Although the speed machine led for most of the journey at Sandown, he was run down in the shadows of the post by Golden Easter Egg victor Radley Bale. In statistical terms, El Grand Senor doesn’t like box three, the alley he exited in that Free For All. In four previous starts when sporting the white rug, El Grand Senor had won just twice, running third in one and fifth in the other, the furthest back he has ever finished in 40 career outings and 33 wins.
Despite his Sandown defeat, El Grand Senor can lay claim to a unique Australian record that no other greyhound -to the best of this writer’s knowledge- has managed to achieve since the advent of racing in 1927. He is the only greyhound to have ever put together three sequences of seven or more consecutive victories during a career.
Prior to his Sandown Park second to Radley Bale, El Grand Senor had strung together nine successive victories in a sequence that began on 9 January 2011. Prior to that run of nine on end, he had been beaten into third place at Ballarat (out of box three) by Greta Bale on 8 December 2010. That defeat also ended a sequence of nine consecutive victories.
Between 14 March and 6 May 2010, El Grand Senor won seven consecutive races and so, with two further sequences, both of nine in a row, El Grand Senor has done what no other greyhound has ever managed in more than 83 years of racing in Australia.

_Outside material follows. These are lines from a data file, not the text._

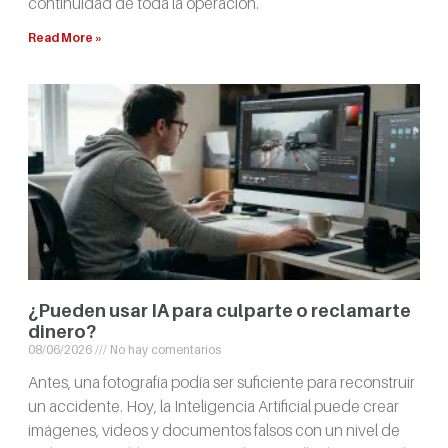
continuidad de toda la operación.
Read More »
¿Pueden usar IA para culparte o reclamarte
dinero?
08/06/2026
No hay comentarios
Antes, una fotografía podía ser suficiente para reconstruir
un accidente. Hoy, la Inteligencia Artificial puede crear
imágenes, videos y documentos falsos con un nivel de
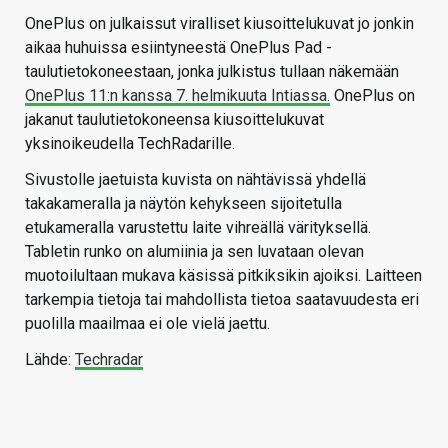
OnePlus on julkaissut viralliset kiusoittelukuvat jo jonkin
aikaa huhuissa esiintyneestä OnePlus Pad -
taulutietokoneestaan, jonka julkistus tullaan näkemään
OnePlus 11:n kanssa 7. helmikuuta Intiassa.
OnePlus on
jakanut taulutietokoneensa kiusoittelukuvat
yksinoikeudella TechRadarille.
Sivustolle jaetuista kuvista on nähtävissä yhdellä
takakameralla ja näytön kehykseen sijoitetulla
etukameralla varustettu laite vihreällä värityksellä.
Tabletin runko on alumiinia ja sen luvataan olevan
muotoilultaan mukava käsissä pitkiksikin ajoiksi. Laitteen
tarkempia tietoja tai mahdollista tietoa saatavuudesta eri
puolilla maailmaa ei ole vielä jaettu.
Lähde:
Techradar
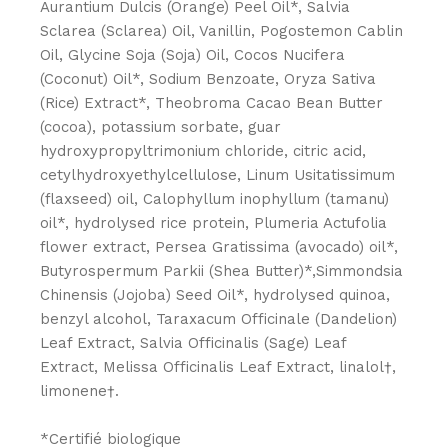
Aurantium Dulcis (Orange) Peel Oil*, Salvia
Sclarea (Sclarea) Oil, Vanillin, Pogostemon Cablin
Oil, Glycine Soja (Soja) Oil, Cocos Nucifera
(Coconut) Oil*, Sodium Benzoate, Oryza Sativa
(Rice) Extract*, Theobroma Cacao Bean Butter
(cocoa), potassium sorbate, guar
hydroxypropyltrimonium chloride, citric acid,
cetylhydroxyethylcellulose, Linum Usitatissimum
(flaxseed) oil, Calophyllum inophyllum (tamanu)
oil*, hydrolysed rice protein, Plumeria Actufolia
flower extract, Persea Gratissima (avocado) oil*,
Butyrospermum Parkii (Shea Butter)*,Simmondsia
Chinensis (Jojoba) Seed Oil*, hydrolysed quinoa,
benzyl alcohol, Taraxacum Officinale (Dandelion)
Leaf Extract, Salvia Officinalis (Sage) Leaf
Extract, Melissa Officinalis Leaf Extract, linalol†,
limonene†.
*Certifié biologique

To be fair, there is one other greyhound which has managed three winning sequences of seven or more wins in a row during a career. That greyhound was Mackay champion Minnie Flyer, who, between 1994 and 1996, strung together sequences of eight, nine, and seven consecutive wins.
By any measure, while that effort is commendable, it doesn’t truly compare with El Grand Senor’s three sequences (26 wins compared to 24) which were all scored on TAB or city tracks compared to Minnie Flyer’s efforts on a non-TAB circuit.
To the best of my knowledge, Tropical One (with the Australian record of 24 wins on end and another sequence of nine in a row), True Vintage (15 and 13 wins in succession), Flying Amy (14 and nine on end), National Lass (14 and nine consecutive), and Wild Country (13 and then 12 on end before being retired), are the only other greyhounds to have put together at least two sequences of nine or more wins in a row during their career.
For this writer, while El Grand Senor is a true speed machine and a genuinely magnificent greyhound, I can’t help but feel he will not be able to command the tag of ‘great’ until he races with success interstate, preferably at Wentworth Park in a Group event. The speed champions of the recent past, Flying Amy, Tenthill Doll, Brett Lee, and El Galo all achieved fame outside their home state and perhaps this is what breeders may be wanting to see with El Grand Senor.